Voilà pourquoi il est possible de juger la qualité d’expression orale d’un locuteur à ce qu’il écrit, d’autant plus si on connait les caractéristiques de sa langue dominante.

La nécessité de pratiquer l'oral autant que possible
Lorsque qu’on apprend une langue étrangère dans un pays où elle n’est pas parlée, les opportunités de pratique en dehors de la classe sont rares, voire inexistantes. Et pourtant, seule son utilisation régulière et soutenue permet d’acquérir les automatismes nécessaires pour produire des phrases avec aisance, sans avoir besoin d’y réfléchir consciemment.
La maîtrise du parler, avec ses subtilités et ses implicites, offre une perspective de progression sans limites, proportionnelle au temps que l’on s’y consacre. Sur ce chemin, la supervision d’un professeur expert s’avère plus que jamais judicieux, autant pour rectifier les erreurs et les approximations, que pour mettre au courant des termes vraiment usités, par opposition à ceux qui n’existent que dans les livres.

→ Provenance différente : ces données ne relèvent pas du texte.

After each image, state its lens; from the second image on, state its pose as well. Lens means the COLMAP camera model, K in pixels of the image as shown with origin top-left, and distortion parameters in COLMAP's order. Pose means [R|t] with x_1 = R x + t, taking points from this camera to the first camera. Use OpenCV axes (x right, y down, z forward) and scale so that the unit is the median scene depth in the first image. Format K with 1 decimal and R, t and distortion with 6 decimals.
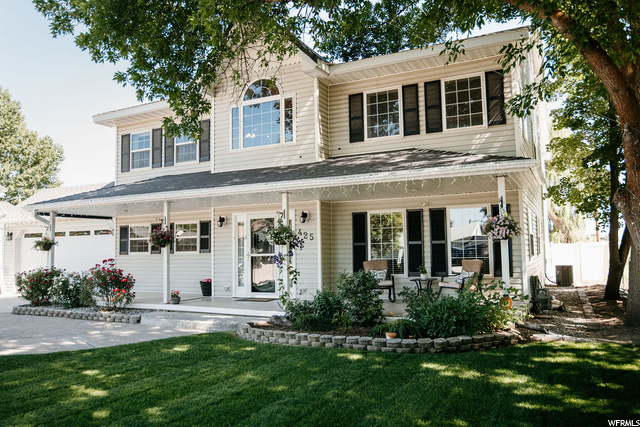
lens RADIAL K [[486.6, 0, 317.3], [0, 486.6, 210.6], [0, 0, 1]] dist [-0.038879, 0.010855]
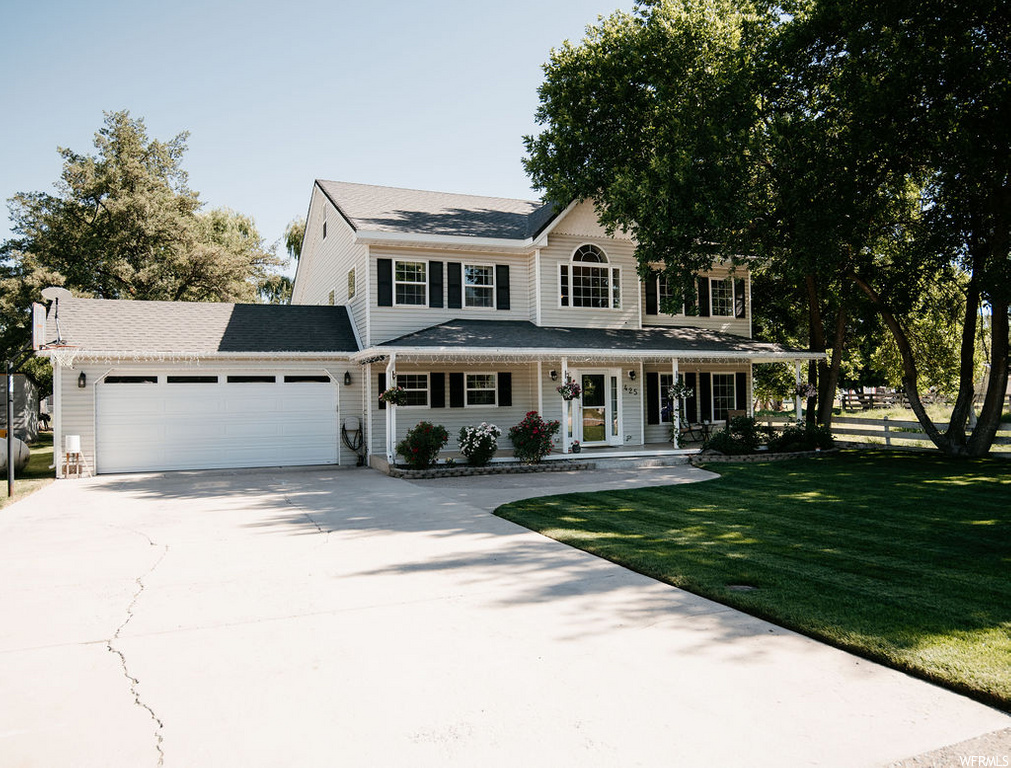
lens RADIAL K [[759.2, 0, 504.3], [0, 759.2, 384.4], [0, 0, 1]] dist [-0.055703, 0.003954]
pose [[0.662214, 0.023129, 0.748958, -1.649192], [-0.059780, 0.997968, 0.022037, 0.013721], [-0.746926, -0.059365, 0.662251, 0.014156]]
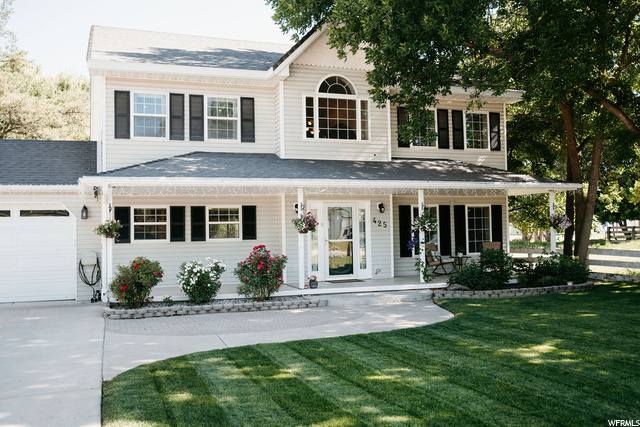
lens RADIAL K [[614.5, 0, 320.0], [0, 614.5, 212.3], [0, 0, 1]] dist [-0.036280, 0.000000]
pose [[0.680367, 0.029538, 0.732276, -1.236554], [-0.052913, 0.998560, 0.008883, 0.019645], [-0.730959, -0.044790, 0.680950, 0.106880]]
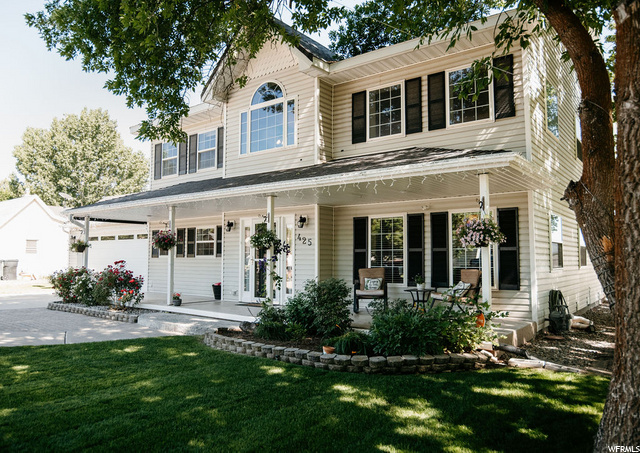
lens RADIAL K [[470.9, 0, 306.0], [0, 470.9, 224.9], [0, 0, 1]] dist [-0.034486, 0.001102]
pose [[0.979282, 0.006021, -0.202412, 0.174558], [-0.003824, 0.999929, 0.011245, 0.009340], [0.202466, -0.010239, 0.979236, 0.083609]]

La pratique de l’oral est potentiellement garante de progression, mais aussi de maintien de nos aptitudes à échanger, car une langue non usitée se dégrade, même lorsqu’il s’agit de notre langue maternelle.
1-Chapitre VI (Cours de linguistique générale – Saussure)
2-GERMAIN Claude, NETTEN Joan, « La précision et l’aisance en FLE/FL2 – définitions, types et implications pédagogiques », éd. M.L.M.S., 2004.